Virtual Existence in Contemporary Serbian Novel
Abstract
The paper sets out to explore the perspectives and strategies of virtual existence in contemporary Serbian novel in order to illustrate radical changes in the concept of reality and writers' concern with the fidelity to experience. A new surge of the so-called digital realism emerges simultaneously with the increase of awareness that the line between our digital selves and our real-world selves has become blurred and difficult to explain, while new technologies are required to go beyond what our human senses can encompass and deliver. The fictional realism of the digital age will also commit itself to young or middle-aged individuals that passionately attempt to define their aims and objectives so that they could fit into a newly constructed and acquired concept of reality.
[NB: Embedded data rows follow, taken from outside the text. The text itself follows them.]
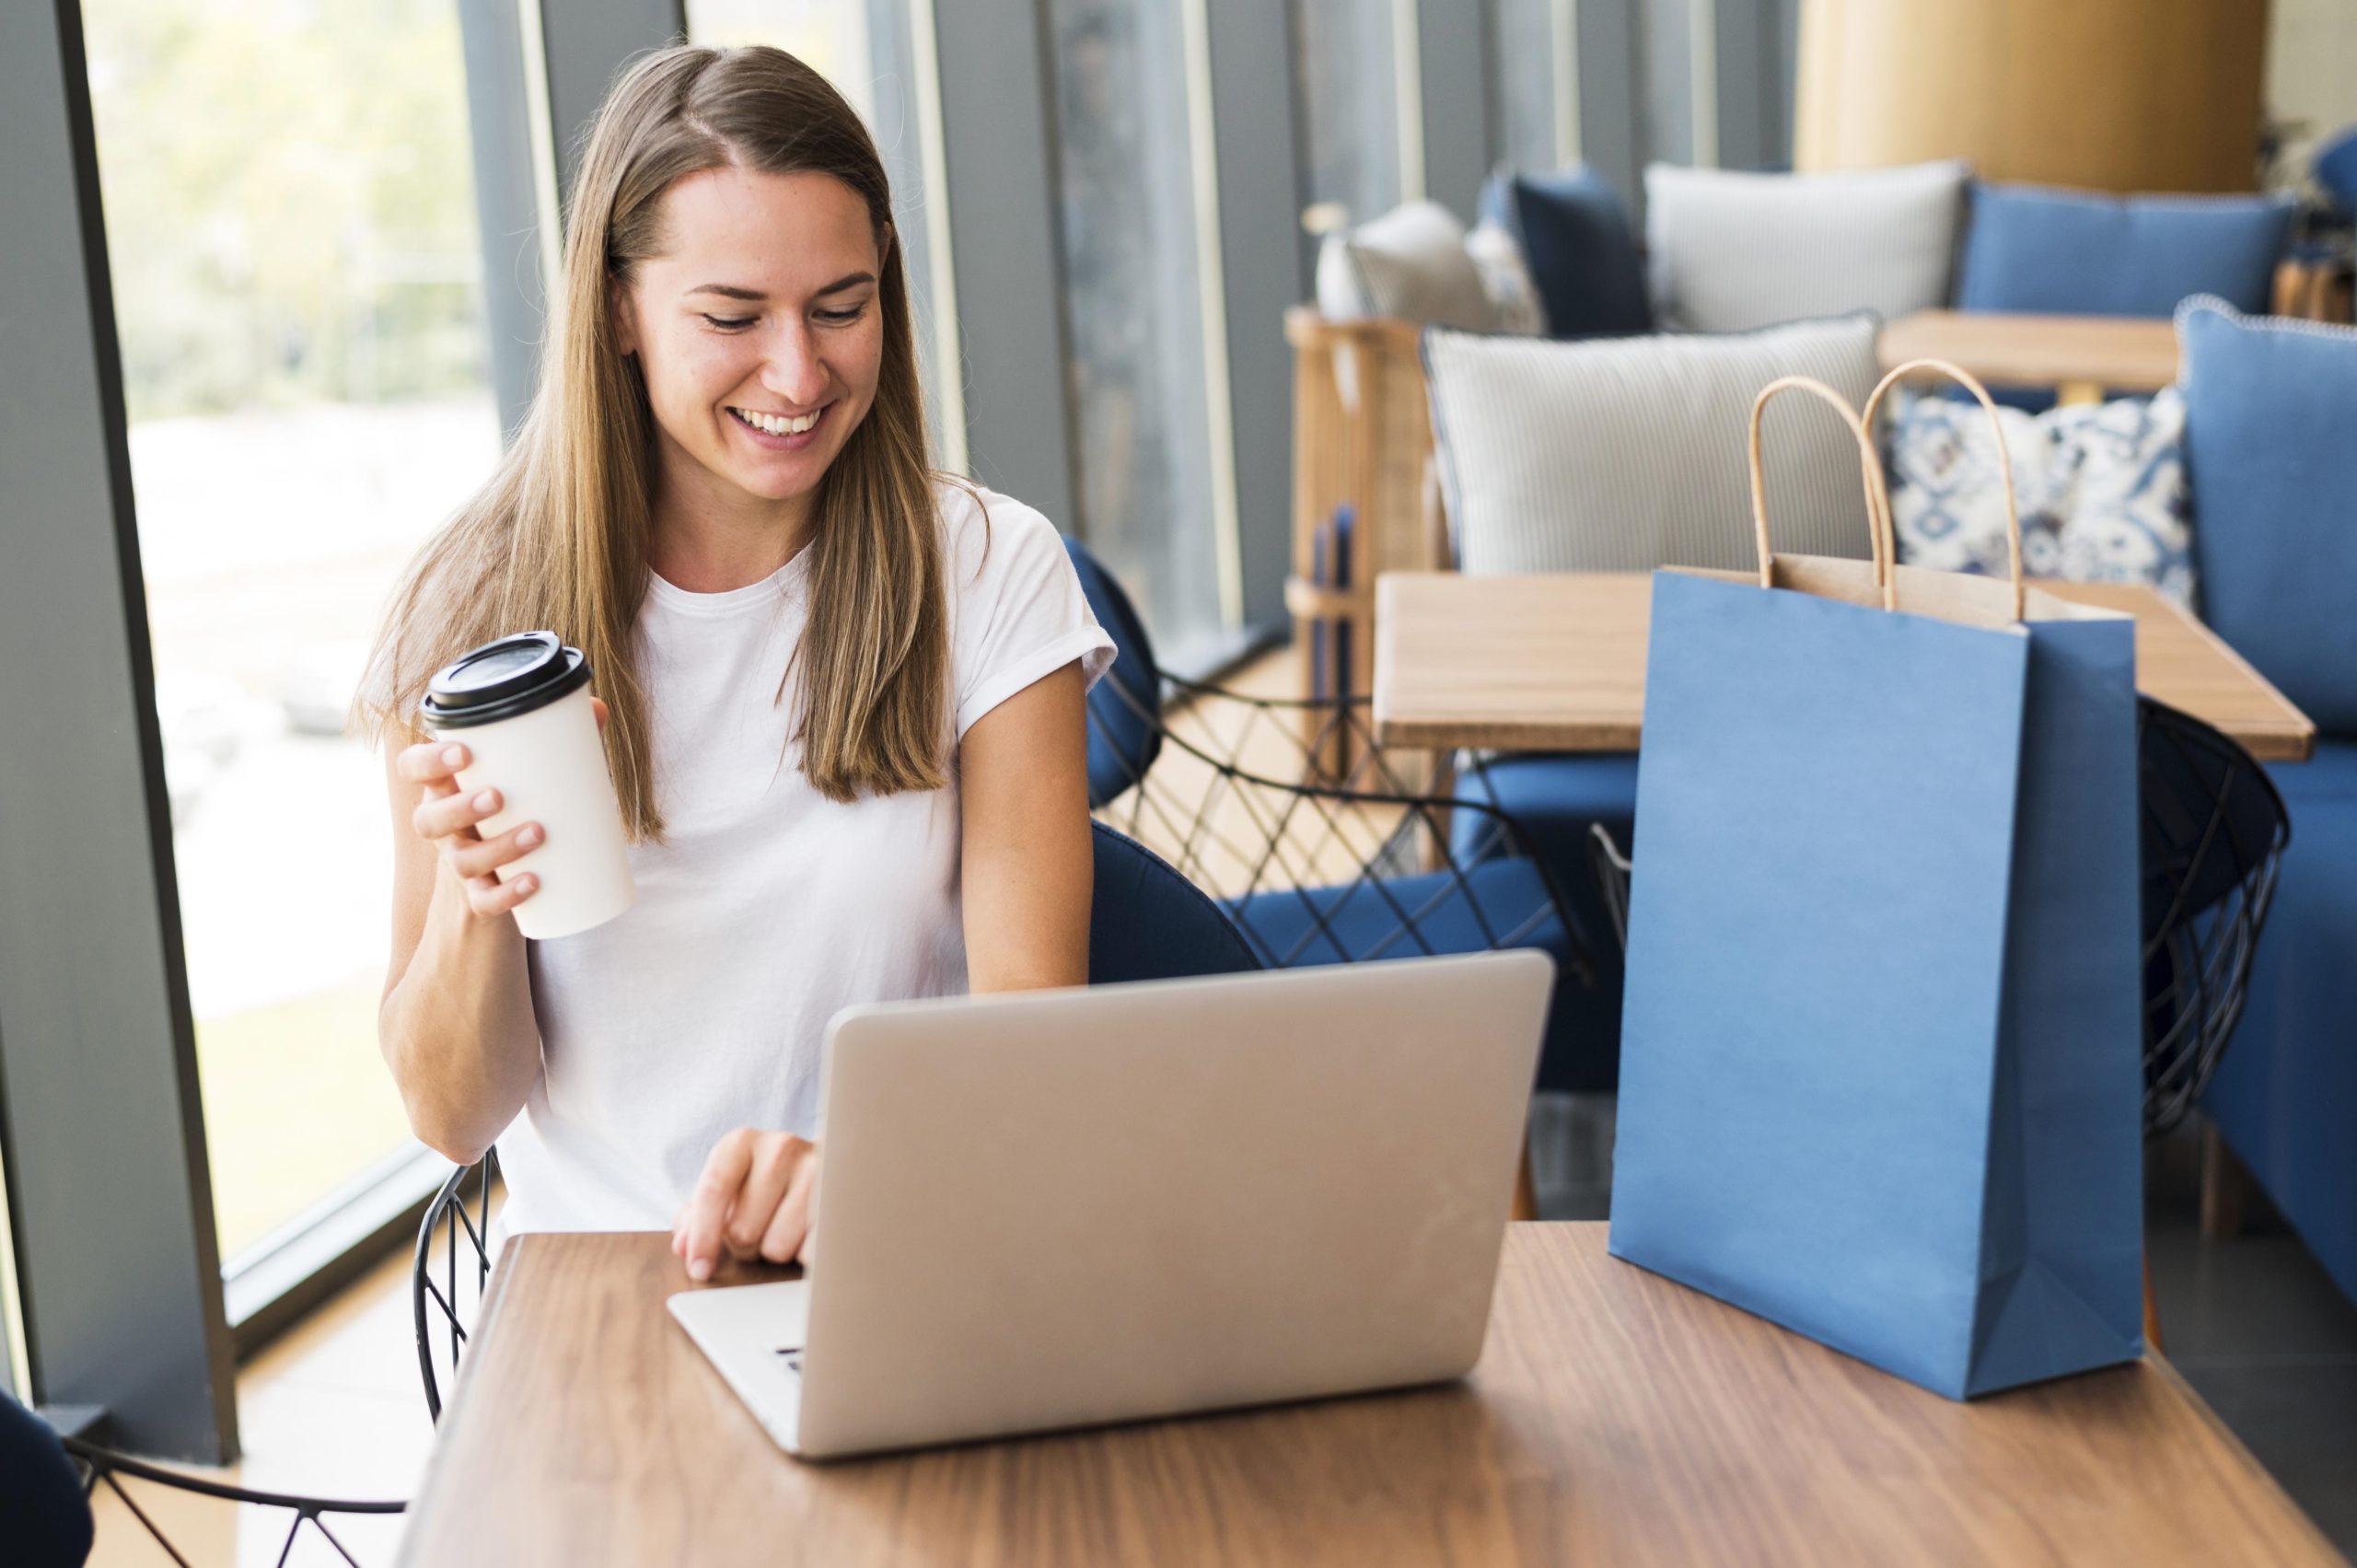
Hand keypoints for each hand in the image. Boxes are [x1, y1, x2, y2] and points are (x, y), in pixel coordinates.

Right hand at [394, 699, 606, 919]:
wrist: (504, 881)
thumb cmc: (515, 810)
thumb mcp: (529, 777)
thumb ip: (558, 740)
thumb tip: (597, 707)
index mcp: (447, 788)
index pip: (413, 768)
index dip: (427, 761)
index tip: (464, 753)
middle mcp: (444, 827)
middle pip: (428, 819)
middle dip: (460, 808)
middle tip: (499, 797)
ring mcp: (459, 864)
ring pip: (460, 860)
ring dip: (497, 848)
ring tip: (537, 833)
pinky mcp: (479, 898)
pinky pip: (484, 901)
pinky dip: (507, 894)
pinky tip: (533, 883)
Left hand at [673, 1128, 819, 1280]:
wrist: (825, 1161)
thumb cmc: (764, 1181)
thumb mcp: (726, 1187)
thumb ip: (696, 1217)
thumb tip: (683, 1247)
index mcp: (741, 1142)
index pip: (714, 1191)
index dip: (703, 1237)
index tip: (699, 1270)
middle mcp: (780, 1148)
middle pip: (742, 1230)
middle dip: (743, 1245)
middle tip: (755, 1230)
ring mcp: (816, 1170)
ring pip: (777, 1246)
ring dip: (774, 1251)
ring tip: (782, 1228)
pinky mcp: (842, 1198)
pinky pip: (810, 1253)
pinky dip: (803, 1254)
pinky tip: (806, 1232)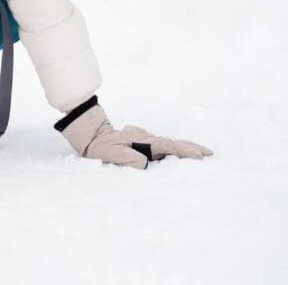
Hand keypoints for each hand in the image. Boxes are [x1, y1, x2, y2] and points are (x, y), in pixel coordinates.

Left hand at [56, 97, 212, 169]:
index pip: (167, 146)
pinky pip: (160, 145)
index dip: (184, 151)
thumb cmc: (99, 147)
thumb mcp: (111, 154)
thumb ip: (128, 159)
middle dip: (190, 148)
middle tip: (209, 154)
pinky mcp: (140, 141)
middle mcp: (144, 137)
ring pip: (167, 144)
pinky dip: (172, 149)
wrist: (88, 134)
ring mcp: (142, 138)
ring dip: (183, 148)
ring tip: (201, 154)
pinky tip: (178, 154)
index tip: (200, 156)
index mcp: (140, 140)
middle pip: (171, 143)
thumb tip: (145, 163)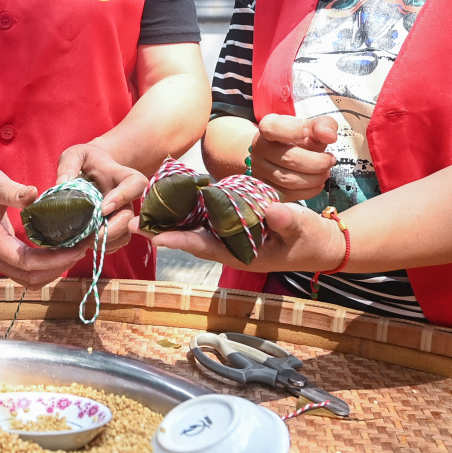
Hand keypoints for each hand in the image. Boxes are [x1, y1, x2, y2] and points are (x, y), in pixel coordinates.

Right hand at [0, 161, 96, 288]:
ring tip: (75, 251)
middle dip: (57, 268)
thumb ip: (14, 192)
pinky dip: (44, 265)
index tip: (76, 248)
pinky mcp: (0, 253)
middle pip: (28, 277)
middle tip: (82, 249)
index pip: (24, 261)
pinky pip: (24, 269)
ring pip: (27, 278)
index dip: (53, 259)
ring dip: (52, 270)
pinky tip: (60, 250)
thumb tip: (35, 195)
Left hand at [53, 140, 145, 250]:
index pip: (135, 184)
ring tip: (85, 242)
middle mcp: (126, 198)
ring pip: (126, 233)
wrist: (93, 169)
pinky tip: (87, 244)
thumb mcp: (75, 154)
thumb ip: (69, 165)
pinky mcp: (116, 227)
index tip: (102, 208)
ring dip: (107, 241)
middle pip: (129, 216)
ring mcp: (122, 213)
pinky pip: (117, 243)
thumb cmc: (86, 160)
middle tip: (90, 235)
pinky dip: (104, 247)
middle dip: (112, 229)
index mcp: (120, 175)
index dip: (123, 197)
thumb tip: (63, 185)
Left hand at [155, 200, 350, 274]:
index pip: (206, 247)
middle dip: (162, 231)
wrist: (320, 242)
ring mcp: (230, 236)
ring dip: (170, 219)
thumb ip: (289, 222)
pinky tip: (171, 198)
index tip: (155, 238)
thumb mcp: (304, 231)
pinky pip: (207, 216)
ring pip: (195, 228)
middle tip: (130, 223)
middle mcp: (230, 246)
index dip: (181, 242)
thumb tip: (272, 211)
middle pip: (191, 238)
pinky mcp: (233, 223)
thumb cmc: (311, 240)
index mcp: (242, 254)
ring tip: (140, 209)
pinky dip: (189, 208)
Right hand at [248, 114, 340, 201]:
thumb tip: (330, 136)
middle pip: (289, 159)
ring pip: (288, 181)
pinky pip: (288, 195)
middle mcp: (258, 148)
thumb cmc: (297, 137)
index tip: (311, 134)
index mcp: (268, 127)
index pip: (273, 129)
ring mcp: (259, 170)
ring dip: (314, 178)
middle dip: (317, 162)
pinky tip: (317, 183)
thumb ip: (323, 126)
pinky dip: (308, 191)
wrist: (280, 152)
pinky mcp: (265, 189)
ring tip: (325, 172)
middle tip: (330, 161)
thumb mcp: (310, 126)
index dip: (294, 132)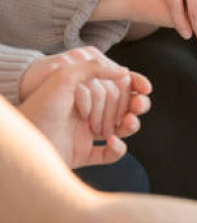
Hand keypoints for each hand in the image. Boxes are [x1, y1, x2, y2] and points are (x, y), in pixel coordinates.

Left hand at [18, 52, 151, 167]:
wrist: (25, 136)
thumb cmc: (41, 104)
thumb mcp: (65, 76)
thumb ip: (94, 68)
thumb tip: (124, 72)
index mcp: (87, 94)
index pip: (119, 87)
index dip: (135, 86)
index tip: (145, 88)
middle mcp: (89, 112)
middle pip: (125, 108)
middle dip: (137, 106)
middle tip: (140, 105)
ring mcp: (87, 134)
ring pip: (122, 131)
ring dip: (131, 126)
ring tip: (129, 123)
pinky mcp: (84, 154)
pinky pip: (110, 154)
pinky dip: (117, 149)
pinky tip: (111, 142)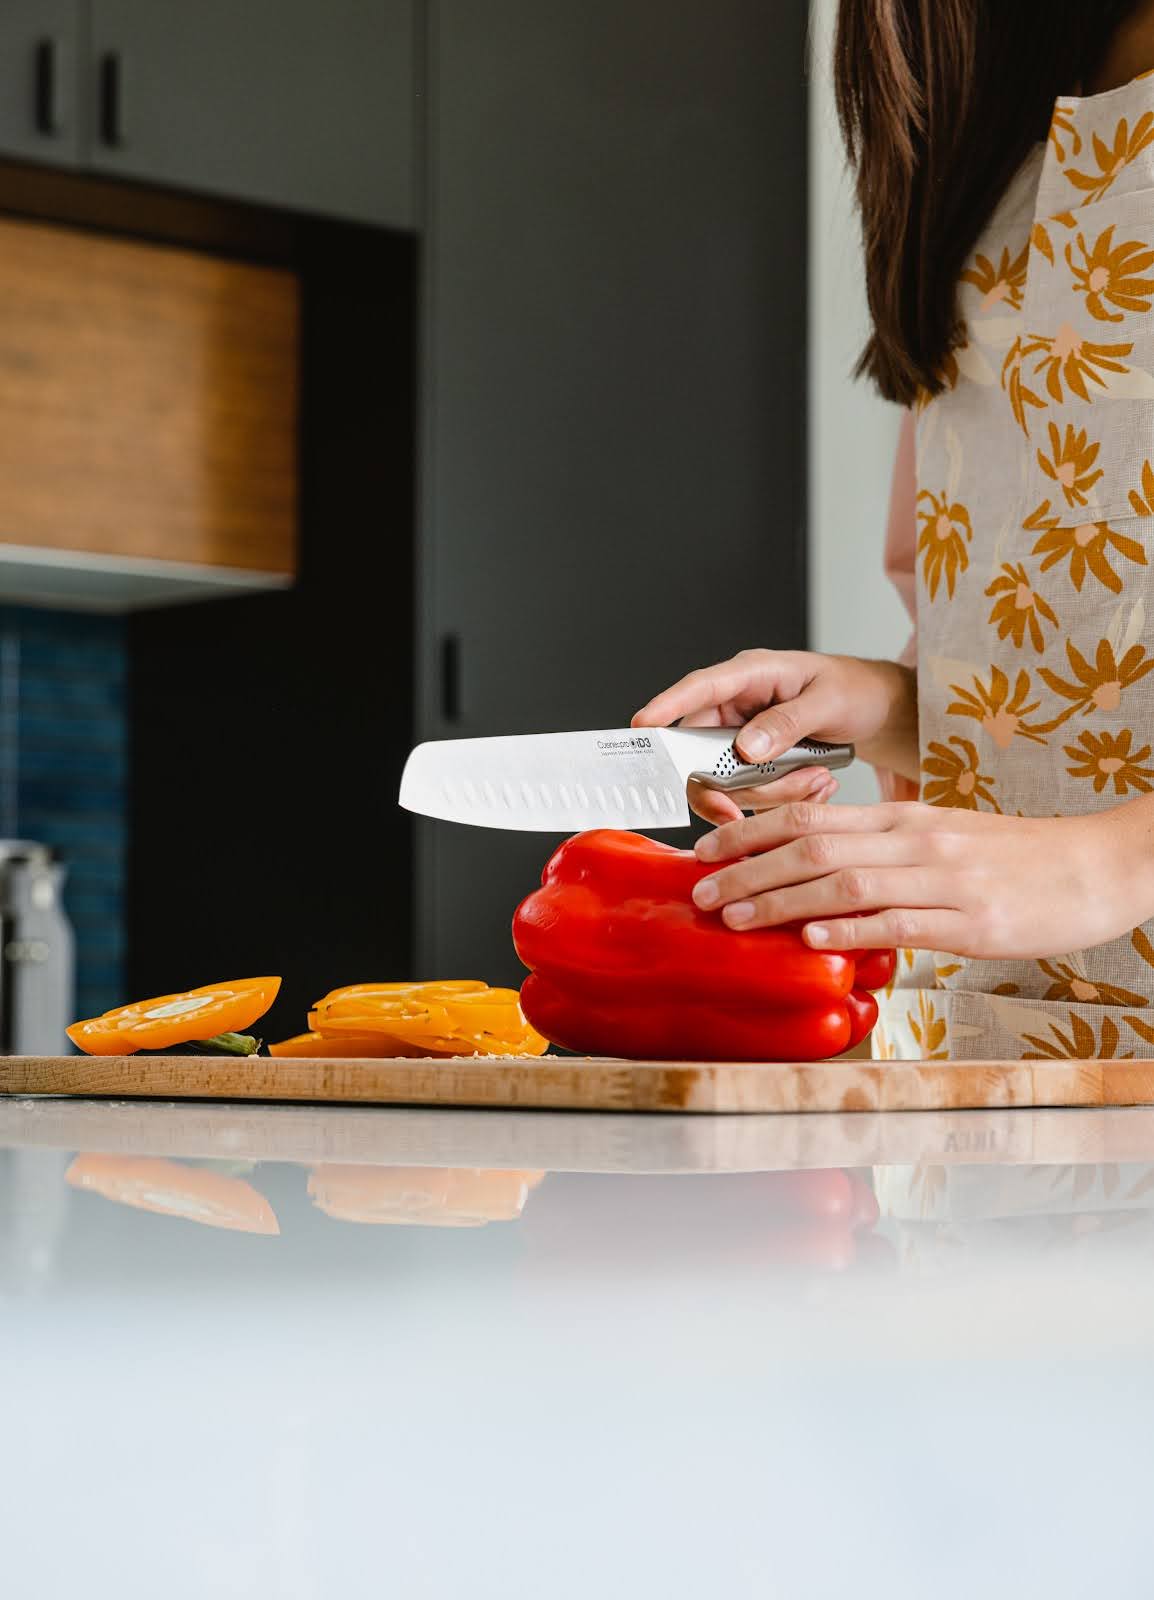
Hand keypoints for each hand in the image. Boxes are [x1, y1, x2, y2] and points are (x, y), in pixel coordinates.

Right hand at [632, 649, 916, 823]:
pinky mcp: (754, 767)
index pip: (699, 688)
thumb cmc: (854, 690)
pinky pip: (751, 795)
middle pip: (704, 753)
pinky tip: (816, 783)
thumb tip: (746, 748)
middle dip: (736, 783)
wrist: (878, 711)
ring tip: (818, 778)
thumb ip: (786, 722)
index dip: (667, 706)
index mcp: (750, 675)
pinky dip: (783, 800)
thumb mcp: (828, 700)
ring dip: (772, 793)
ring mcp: (742, 739)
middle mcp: (736, 708)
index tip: (643, 725)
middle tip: (763, 800)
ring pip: (729, 783)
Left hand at [690, 798, 1153, 958]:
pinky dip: (849, 930)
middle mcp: (914, 840)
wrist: (1097, 866)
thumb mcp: (943, 838)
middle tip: (699, 889)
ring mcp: (942, 879)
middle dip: (747, 867)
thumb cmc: (1017, 858)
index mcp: (904, 818)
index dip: (750, 832)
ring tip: (733, 916)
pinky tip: (811, 941)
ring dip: (779, 900)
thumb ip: (885, 849)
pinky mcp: (970, 920)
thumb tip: (826, 871)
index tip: (706, 850)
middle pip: (812, 845)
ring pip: (843, 883)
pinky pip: (899, 922)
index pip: (810, 815)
This is the case with the protagonists in the novels by Ivančica Đerić, Tamara Jecić and Aleksandar Ilić, all of them questioning both their offline and online identities. Their everyday life in a postmillennial world includes many intersecting empirical and virtual realities: love, career and sex take place in a dimension which ignores geography and physical distance and ultimately alters the concepts of time and space, as well the concepts of privacy and intimacy. The paper intends to examine the ways new digital technologies contribute to representations of reality in the novels of both accomplished and aspiring authors whose novels deal with ways of life amid social networks. The novels we analyzed show that the distinction between the virtual and the real world narrows, as the narratives range from intimate confession in letters and journals to tweets, notes and statuses, introducing verbal and structural experimental practices which involve shifting points of view.